There is a list of propositions discussed so far in this site.
Main Body
1: Structured Description
Here is the rules of Structured Description.
Entities:
\(V_1\): \(\in \{\text{ the normed vectors spaces }\}\)
\(V_2\): \(\in \{\text{ the normed vectors spaces }\}\)
\(f\): \(: V_1 \to V_2\)
//
Statements:
\(lim_{v \to v_0} f (v) = l\)
\(\iff\)
\(\forall \epsilon \in \mathbb{R} \text{ such that } 0 \lt \epsilon (\exists \delta \in \mathbb{R} \text{ such that } 0 \lt \delta (\forall v \in V_1 \text{ such that } \Vert v - v_0 \Vert \lt \delta (\Vert f (v) - l \Vert \lt \epsilon)))\) (the usual condition)
\(\iff\)
\(\forall \epsilon \in \mathbb{R} \text{ such that } 0 \lt \epsilon (\exists \delta \in \mathbb{R} \text{ such that } 0 \lt \delta (\forall v \in V_1 \text{ such that } \Vert v - v_0 \Vert \le \delta (\Vert f (v) - l \Vert \lt \epsilon)))\) (the 2nd condition)
\(\iff\)
\(\forall \epsilon \in \mathbb{R} \text{ such that } 0 \lt \epsilon (\exists \delta \in \mathbb{R} \text{ such that } 0 \lt \delta (\forall v \in V_1 \text{ such that } \Vert v - v_0 \Vert \lt \delta (\Vert f (v) - l \Vert \le \epsilon)))\) (the 3rd condition)
\(\iff\)
\(\forall \epsilon \in \mathbb{R} \text{ such that } 0 \lt \epsilon (\exists \delta \in \mathbb{R} \text{ such that } 0 \lt \delta (\forall v \in V_1 \text{ such that } \Vert v - v_0 \Vert \le \delta (\Vert f (v) - l \Vert \le \epsilon)))\) (the 4th condition)
//
2: Natural Language Description
For any normed vectors spaces, \(V_1, V_2\), any map, \(f: V_1 \to V_2\), any limit, \(lim_{v \to v_0} f (v) = l\), and the usual \(\delta - \epsilon\) condition, 'for each \(0 \lt \epsilon\), there is a \(0 \lt \delta\) such that for each \(v\) such that \(\Vert v - v_0 \Vert \lt \delta\), \(\Vert f (v) - l \Vert \lt \epsilon\)', the "\(\Vert v - v_0 \Vert \lt \delta\)" part can be substituted with \(\Vert v - v_0 \Vert \le \delta\) (called the 2nd condition here); or the "\(\Vert f (v) - l \Vert \lt \epsilon\)" part can be substituted with \(\Vert f (v) - l \Vert \le \epsilon\) (called the 3rd condition here); or the both parts can be substituted (called the 4th condition here).
3: Proof
Let us suppose the usual condition and see that the 2nd condition is satisfied.

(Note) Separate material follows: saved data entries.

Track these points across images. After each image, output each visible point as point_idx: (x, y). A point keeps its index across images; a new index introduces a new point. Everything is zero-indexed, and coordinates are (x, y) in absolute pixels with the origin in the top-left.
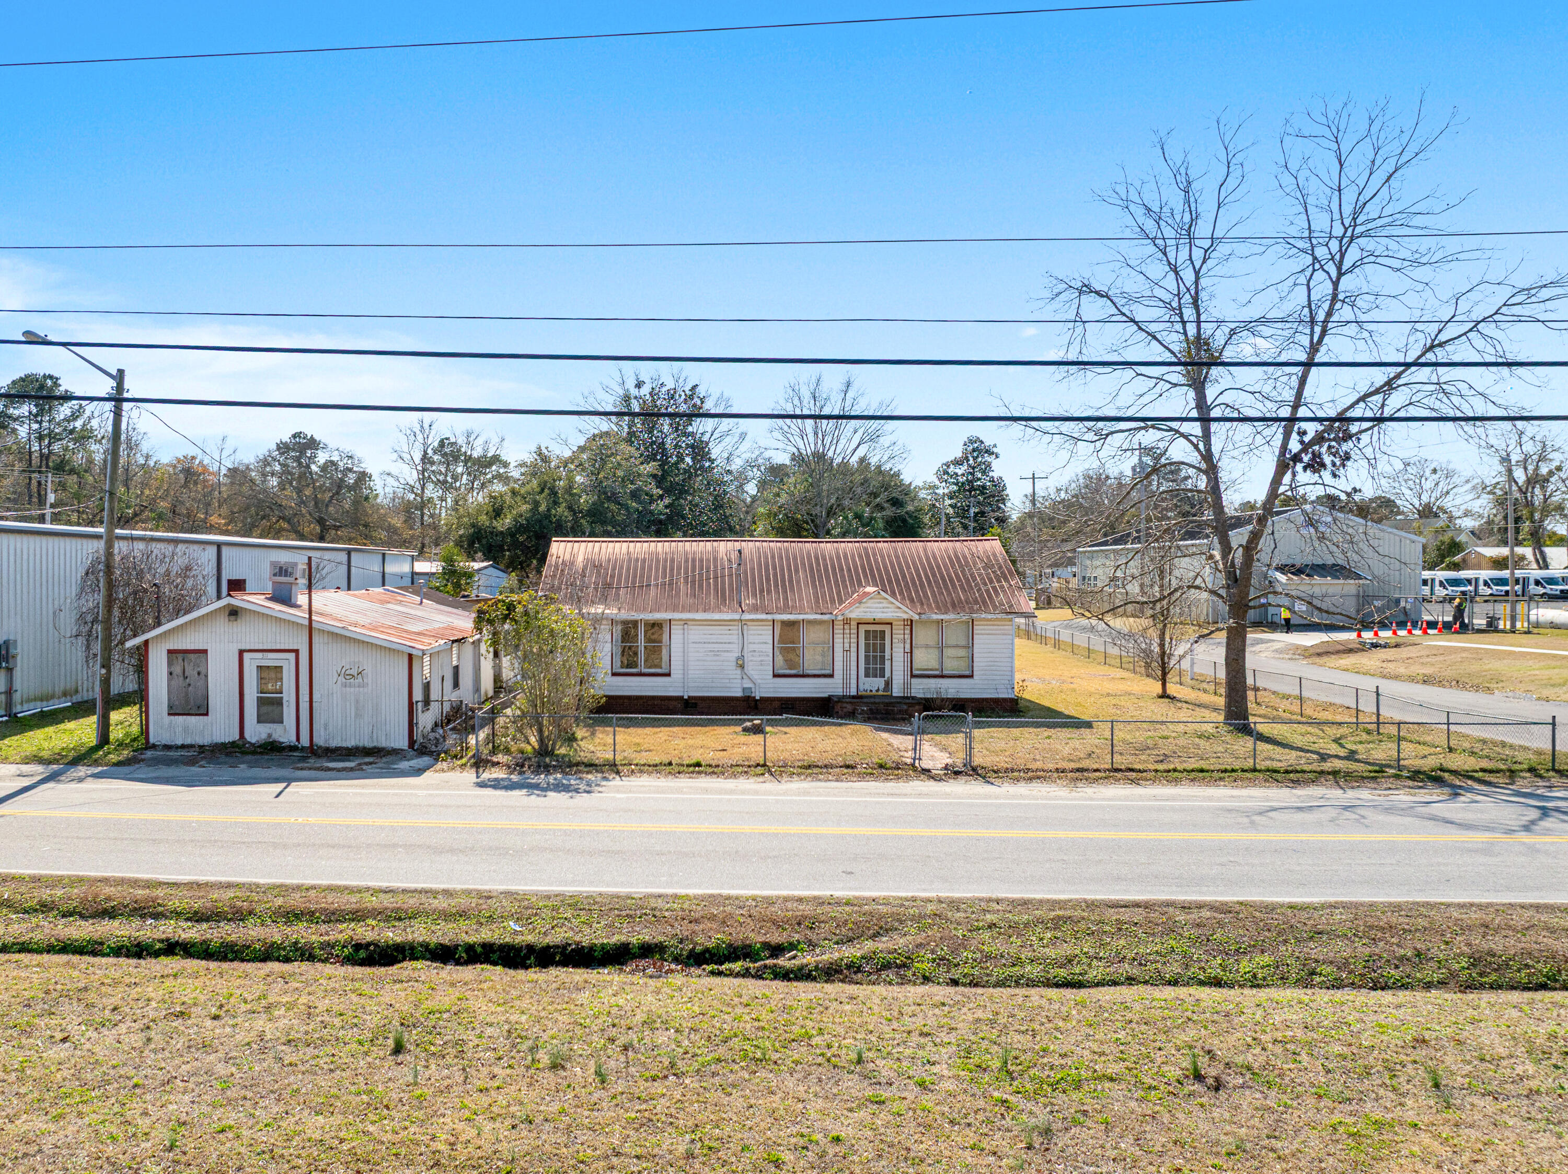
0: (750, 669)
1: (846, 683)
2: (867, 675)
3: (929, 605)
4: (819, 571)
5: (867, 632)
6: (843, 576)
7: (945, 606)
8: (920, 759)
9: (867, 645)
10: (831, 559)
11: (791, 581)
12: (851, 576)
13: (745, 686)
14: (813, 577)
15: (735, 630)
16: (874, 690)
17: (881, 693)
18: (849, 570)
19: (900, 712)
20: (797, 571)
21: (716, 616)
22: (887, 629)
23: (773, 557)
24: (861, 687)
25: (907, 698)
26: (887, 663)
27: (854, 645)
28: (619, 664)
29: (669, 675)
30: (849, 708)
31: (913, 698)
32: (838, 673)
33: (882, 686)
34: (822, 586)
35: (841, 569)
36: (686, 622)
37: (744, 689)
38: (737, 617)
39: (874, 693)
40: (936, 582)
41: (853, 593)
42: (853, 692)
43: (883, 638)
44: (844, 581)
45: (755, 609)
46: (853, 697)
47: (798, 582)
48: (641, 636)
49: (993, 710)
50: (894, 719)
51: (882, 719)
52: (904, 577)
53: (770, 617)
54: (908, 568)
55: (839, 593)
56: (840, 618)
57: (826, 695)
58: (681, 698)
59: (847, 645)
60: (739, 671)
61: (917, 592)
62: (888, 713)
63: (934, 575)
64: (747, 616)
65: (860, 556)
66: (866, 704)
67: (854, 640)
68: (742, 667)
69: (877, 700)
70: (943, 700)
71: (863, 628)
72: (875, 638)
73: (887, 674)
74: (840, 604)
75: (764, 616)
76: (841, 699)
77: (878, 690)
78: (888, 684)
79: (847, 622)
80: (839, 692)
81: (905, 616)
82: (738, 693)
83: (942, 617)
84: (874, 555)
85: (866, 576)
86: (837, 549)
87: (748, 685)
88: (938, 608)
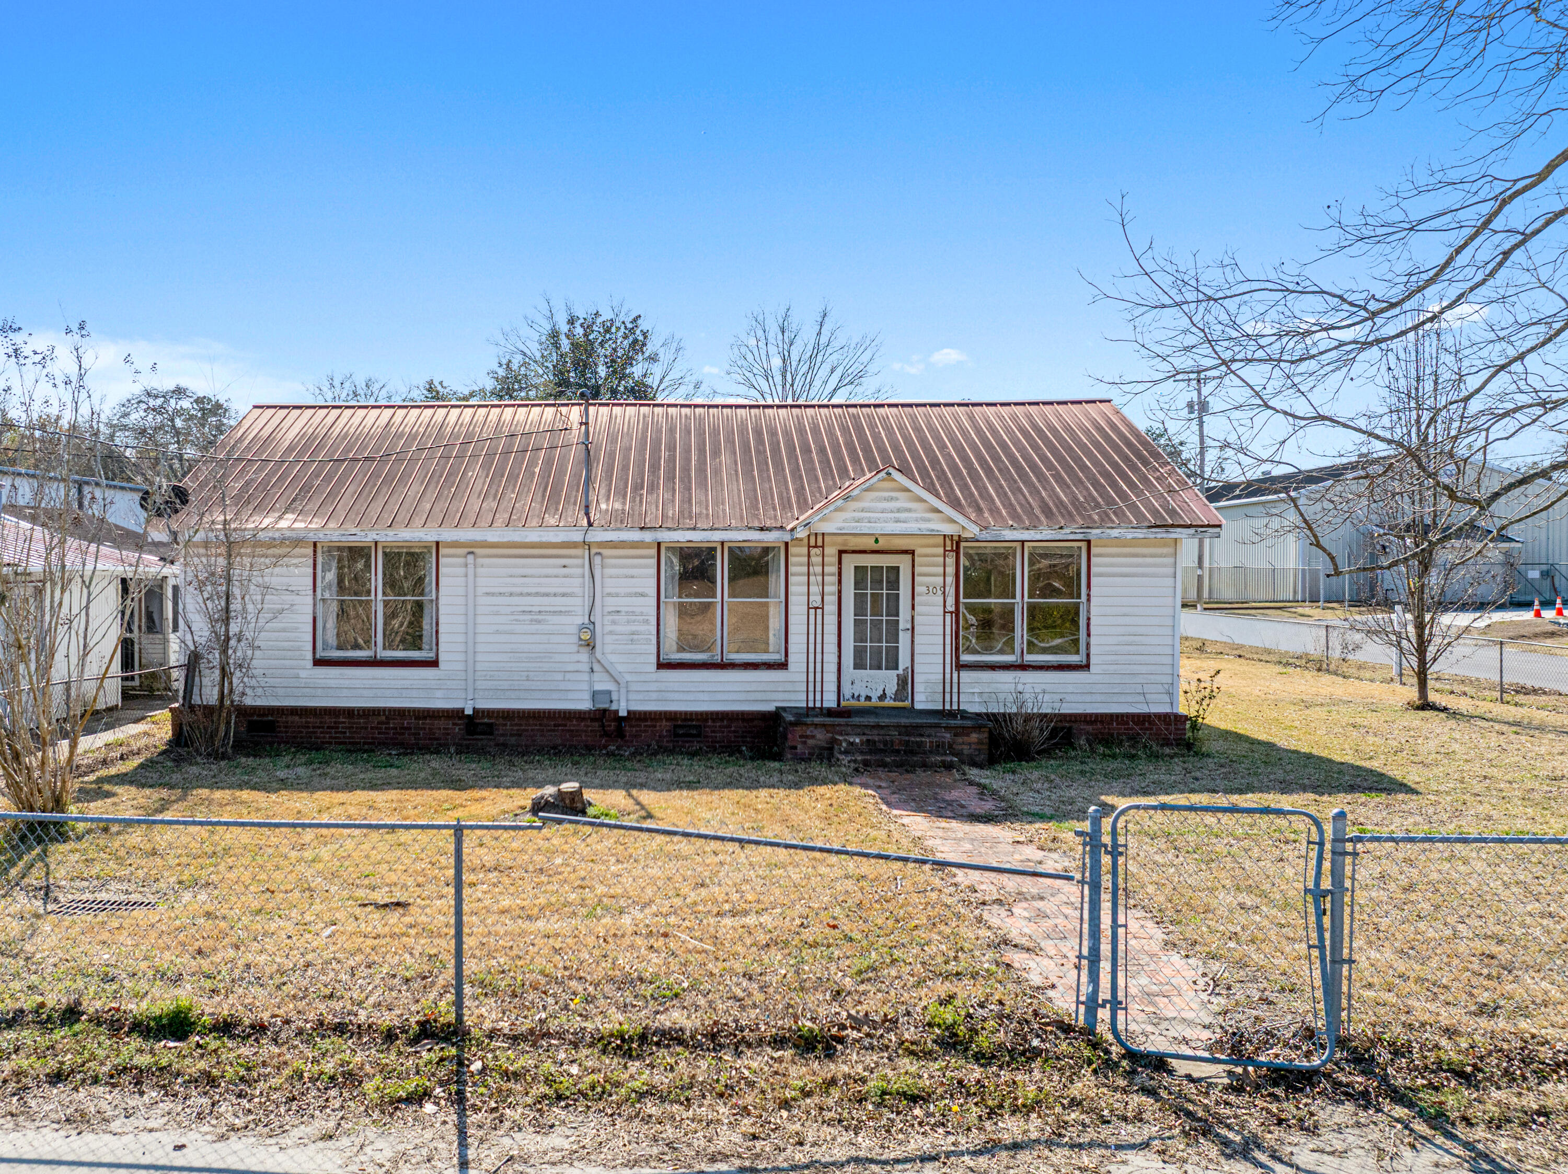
0: (608, 648)
1: (813, 681)
2: (857, 666)
3: (994, 511)
4: (760, 452)
5: (860, 571)
6: (809, 461)
7: (1030, 512)
8: (1115, 1004)
9: (860, 600)
10: (787, 433)
11: (701, 470)
12: (825, 462)
13: (598, 687)
14: (747, 463)
15: (577, 565)
16: (875, 696)
17: (888, 703)
18: (822, 450)
19: (939, 748)
20: (716, 453)
21: (533, 536)
22: (903, 563)
23: (672, 431)
24: (847, 690)
25: (952, 714)
26: (904, 639)
27: (831, 600)
28: (332, 640)
29: (434, 663)
30: (821, 736)
31: (964, 714)
32: (797, 659)
33: (892, 689)
34: (765, 479)
35: (806, 450)
36: (471, 548)
37: (595, 695)
38: (577, 537)
39: (875, 702)
40: (1003, 470)
41: (829, 491)
42: (830, 701)
43: (894, 584)
44: (811, 470)
45: (618, 520)
46: (830, 712)
47: (717, 472)
48: (377, 580)
49: (1134, 739)
50: (925, 766)
51: (899, 765)
52: (934, 462)
53: (648, 536)
54: (942, 447)
55: (800, 491)
56: (801, 534)
57: (770, 707)
58: (457, 714)
59: (816, 600)
60: (584, 656)
61: (964, 487)
62: (910, 750)
63: (996, 459)
64: (597, 536)
65: (845, 430)
66: (861, 729)
67: (831, 589)
68: (590, 645)
69: (884, 721)
70: (1028, 718)
71: (850, 563)
72: (877, 583)
73: (904, 661)
74: (802, 510)
75: (636, 536)
76: (804, 715)
77: (883, 697)
78: (905, 684)
79: (816, 541)
80: (798, 700)
81: (949, 529)
82: (585, 705)
83: (1026, 535)
84: (872, 426)
85: (855, 460)
86: (799, 419)
87: (603, 684)
88: (1015, 516)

Let \(0 \lt \epsilon\) be any.
There is a \(0 \lt \delta'\) such that for each \(v\) such that \(\Vert v - v_0 \Vert \lt \delta'\), \(\Vert f (v) - l \Vert \lt \epsilon\).
Let us choose any \(0 \lt \delta \lt \delta'\).
Then, for each \(v\) such that \(\Vert v - v_0 \Vert \le \delta\), \(\Vert v - v_0 \Vert \le \delta \lt \delta'\), so, \(\Vert f (v) - l \Vert \lt \epsilon\).
So, the 2nd condition is satisfied.
Let us suppose the 2nd condition and see that the usual condition is satisfied.
Let \(0 \lt \epsilon\) be any.
There is a \(0 \lt \delta\) such that for each \(v\) such that \(\Vert v - v_0 \Vert \le \delta\), \(\Vert f (v) - l \Vert \lt \epsilon\).
Then, for each \(v\) such that \(\Vert v - v_0 \Vert \lt \delta\), \(\Vert v - v_0 \Vert \lt \delta \le \delta\), so, \(\Vert f (v) - l \Vert \lt \epsilon\).
So, the usual condition is satisfied.
Let us suppose the usual condition and see that the 3rd condition is satisfied.
Let \(0 \lt \epsilon\) be any.
There is a \(0 \lt \delta\) such that for each \(v\) such that \(\Vert v - v_0 \Vert \lt \delta\), \(\Vert f (v) - l \Vert \lt \epsilon\).
Then, \(\Vert f (v) - l \Vert \lt \epsilon \le \epsilon\).
So, the 3rd condition is satisfied.
Let us suppose the 3rd condition and see that the usual condition is satisfied.
Let \(0 \lt \epsilon\) be any.
Let us choose any \(0 \lt \epsilon' \lt \epsilon\).
There is a \(0 \lt \delta\) such that for each \(v\) such that \(\Vert v - v_0 \Vert \lt \delta\), \(\Vert f (v) - l \Vert \le \epsilon'\).
Then, \(\Vert f (v) - l \Vert \le \epsilon' \lt \epsilon\).
So, the usual condition is satisfied.
Let us suppose the 2nd condition and see that the 4th condition is satisfied.
Let \(0 \lt \epsilon\) be any.
There is a \(0 \lt \delta\) such that for each \(v\) such that \(\Vert v - v_0 \Vert \le \delta\), \(\Vert f (v) - l \Vert \lt \epsilon\).
Then, \(\Vert f (v) - l \Vert \lt \epsilon \le \epsilon\).
So, the 4th condition is satisfied.
Let us suppose the 4th condition and see that the 2nd condition is satisfied.
Let \(0 \lt \epsilon\) be any.
Let us choose any \(0 \lt \epsilon' \lt \epsilon\).
There is a \(0 \lt \delta\) such that for each \(v\) such that \(\Vert v - v_0 \Vert \le \delta\), \(\Vert f (v) - l \Vert \le \epsilon'\).
Then, \(\Vert f (v) - l \Vert \le \epsilon' \lt \epsilon\).
So, the 2nd condition is satisfied.